Apple Cider Preparation

It's that time of the year again, though the dry hot year has reduced the number and size of apples I am collecting this year, I am still making Apple Cider. To make up for the lean year, I have acquired access to another apple tree. A friend of mine bought a house with an apple tree, and they have no way of using all of the apples. Enter me, the friendly neighborhood apple acquirer-er. All for the low cost of two Apple pies (which admittedly I had to talk them into, they were just happy to have some one to take their apples!)

As this was a leaner year and the apples are smaller, I am hoping, that the flavours of the apples will be more intense (though that isn't based on empirical evidence, its just a hope. One that I hope pans out)

Work begins this weekend. I am hoping to have finished collecting apples by Friday from my other sources. Saturday morning I hope to strip mine the new tree, and by the afternoon I hope to be smelting the apples into apple pulp (not to be confused with apple sauce, I wring all the juice out!) and apple cider.

This year I hope to make some Spiced Apple Cider, and as usual, can it all to be enjoyed throughout the coming year.

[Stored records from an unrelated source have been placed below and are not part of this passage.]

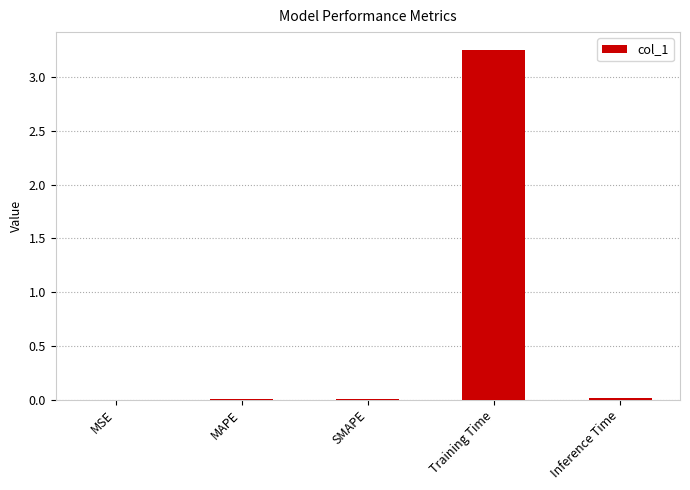

Which label corresponds to the largest value in the chart?

Training Time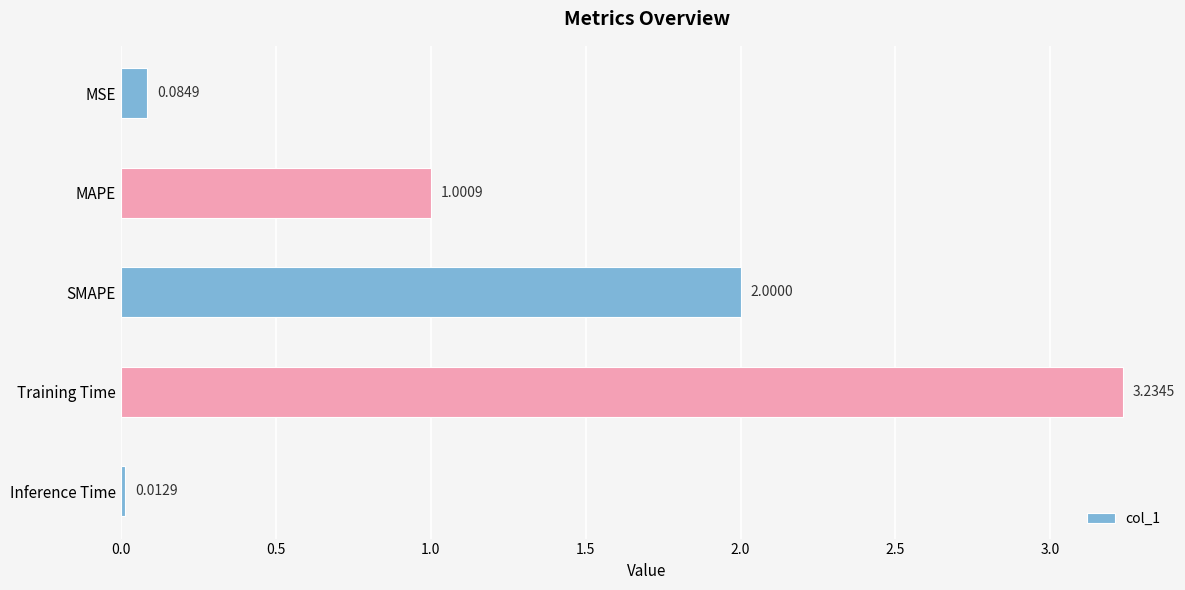

Where is the data nearest to the value 1?

MAPE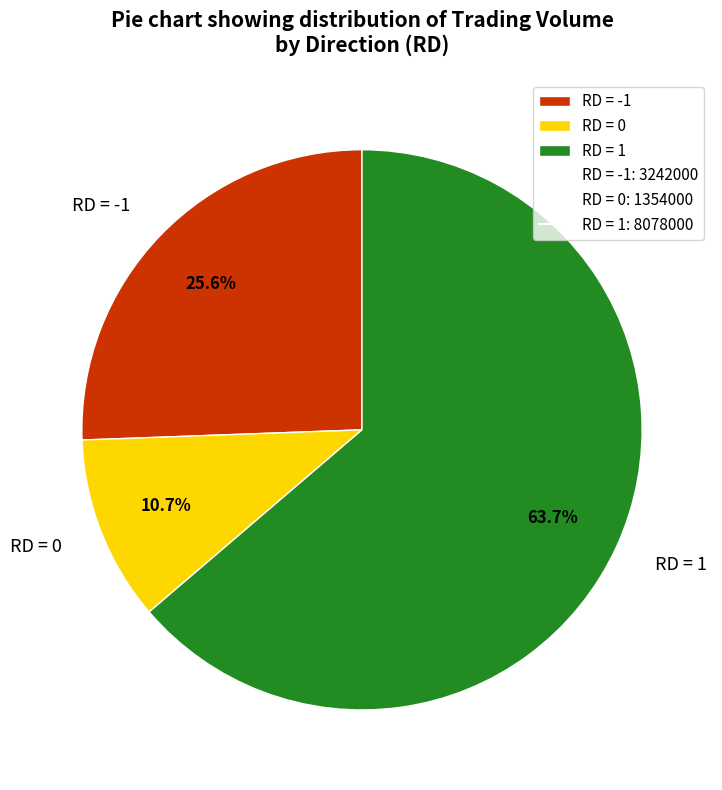

How many slices are in this pie chart?

3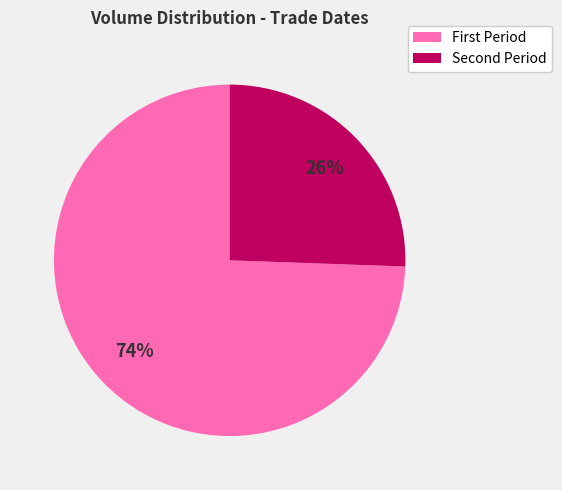

Does any single category account for the majority?

Yes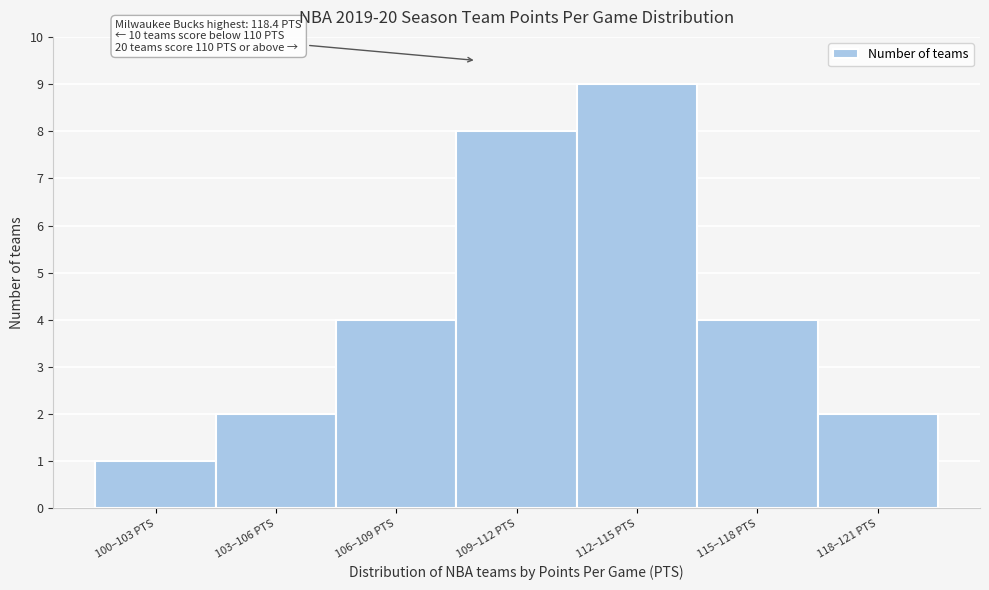

Reading right to left, list all the values displayed in this chart.

118–121 PTS=2	115–118 PTS=4	112–115 PTS=9	109–112 PTS=8	106–109 PTS=4	103–106 PTS=2	100–103 PTS=1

Fun Fact: Apparently, from my searching of the Inter-Webs, Apple Cider is just unrefined, unstrained and/or unpasteurized apple juice. From here, the Cider undergoes one of the following pathways. Sold as Apple Cider (which has a shorter life span if it is true Cider), it can also be spiced with cinnamon, cloves, or other seasonal spices for Spiced Apple Cider, it can be fermented for Mulled Apple Cider, or as the bulk of it goes, refined into Apple Juice. The refining typically pasteurizes it, but most importantly it removes all of the floating bits, leaving the crisp, golden colour that we are used to seeing.